Die Teams werden aktiv, wenn jemand positiv auf das Coronavirus getestet wird. Die Mitarbeiter machen die Menschen aus, die die Infizierten als Kontaktpersonen angeben. Mit denen treten sie in Kontakt, informieren sie und helfen bei Nachfragen. Infizierte und Kontaktpersonen müssen für zwei Wochen in Quarantäne.

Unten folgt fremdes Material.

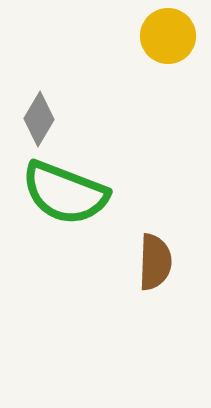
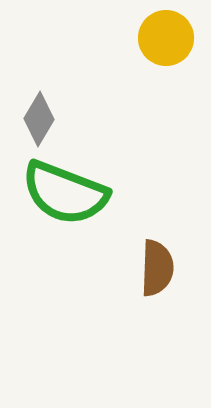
yellow circle: moved 2 px left, 2 px down
brown semicircle: moved 2 px right, 6 px down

Anfang März gab es bei den 38 Gesundheitsämtern im Land 461 Vollzeitstellen für diese Aufgabe. Stand 25. Mai ist man bei 2681 Stellen und rund 3000 Kräften angekommen.
Nach Angaben der Leiterin des Gesundheitsamtes des Kreises Esslingen, Dominique Scheuermann, war die bisher heißeste Phase für die Teams Mitte April. In der Zeit halfen zusätzlich Mitarbeiter aus dem Landratsamt aus. Die sind jetzt vorerst wieder weg - wegen der Corona-Beschränkungen gibt es weit weniger Meldungen. "Wir können das aber auch ganz schnell wieder hochfahren, falls die Zahlen wieder steigen würden", sagte sie.